Stored data entries:
□ □ □ □ □

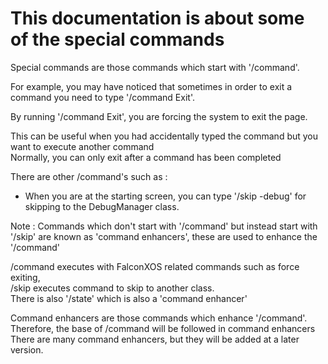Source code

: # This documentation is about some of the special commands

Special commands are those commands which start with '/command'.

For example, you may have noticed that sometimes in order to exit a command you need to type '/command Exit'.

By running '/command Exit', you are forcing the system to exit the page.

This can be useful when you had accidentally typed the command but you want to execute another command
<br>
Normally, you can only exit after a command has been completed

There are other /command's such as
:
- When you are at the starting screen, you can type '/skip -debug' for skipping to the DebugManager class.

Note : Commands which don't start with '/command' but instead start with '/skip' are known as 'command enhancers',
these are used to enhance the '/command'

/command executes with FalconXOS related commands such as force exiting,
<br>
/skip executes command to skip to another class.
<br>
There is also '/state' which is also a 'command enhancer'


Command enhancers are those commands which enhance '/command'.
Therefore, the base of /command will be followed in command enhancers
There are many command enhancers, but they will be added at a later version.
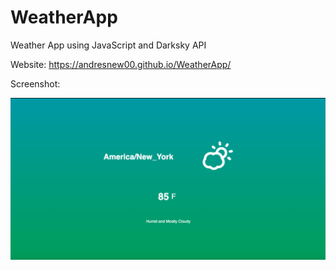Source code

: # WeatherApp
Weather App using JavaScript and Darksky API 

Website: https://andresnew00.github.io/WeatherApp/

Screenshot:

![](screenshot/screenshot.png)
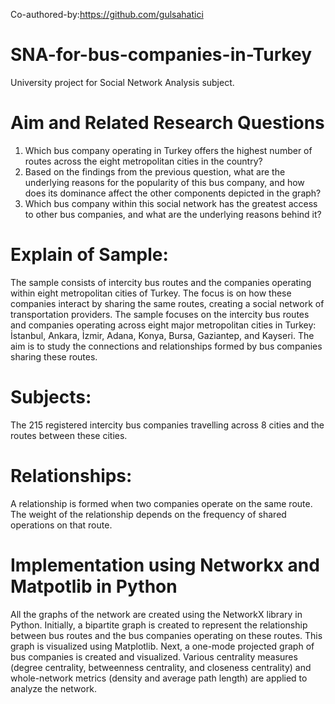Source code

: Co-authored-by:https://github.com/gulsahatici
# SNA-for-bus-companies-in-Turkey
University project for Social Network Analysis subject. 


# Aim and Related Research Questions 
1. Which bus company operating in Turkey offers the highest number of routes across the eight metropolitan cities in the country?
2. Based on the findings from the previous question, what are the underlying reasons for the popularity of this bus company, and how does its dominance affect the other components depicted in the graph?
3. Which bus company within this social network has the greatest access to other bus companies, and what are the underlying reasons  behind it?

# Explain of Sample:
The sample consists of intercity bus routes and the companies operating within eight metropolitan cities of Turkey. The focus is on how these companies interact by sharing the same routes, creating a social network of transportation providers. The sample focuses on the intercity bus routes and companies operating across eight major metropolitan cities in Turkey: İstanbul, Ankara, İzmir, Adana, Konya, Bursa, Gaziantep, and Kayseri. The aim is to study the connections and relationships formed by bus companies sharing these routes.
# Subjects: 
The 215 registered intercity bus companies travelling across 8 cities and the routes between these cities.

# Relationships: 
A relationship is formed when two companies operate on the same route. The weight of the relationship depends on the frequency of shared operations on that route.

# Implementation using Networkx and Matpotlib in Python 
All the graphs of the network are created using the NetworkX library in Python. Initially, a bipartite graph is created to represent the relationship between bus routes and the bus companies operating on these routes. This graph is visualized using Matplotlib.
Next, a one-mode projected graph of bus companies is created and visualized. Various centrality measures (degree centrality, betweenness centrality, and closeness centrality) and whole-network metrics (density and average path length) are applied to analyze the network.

□ □ □ □ □

Each line from the one that contains "Website: https://andresnew00.github.io/WeatherApp/" down to the one that contains "# Aim and Related Research Questions" is to be returned exactly as it stands above, both ends included, with pictures removed.

Website: https://andresnew00.github.io/WeatherApp/

Screenshot:

![](screenshot/screenshot.png)
Source code

: Co-authored-by:https://github.com/gulsahatici
# SNA-for-bus-companies-in-Turkey
University project for Social Network Analysis subject. 


# Aim and Related Research Questions 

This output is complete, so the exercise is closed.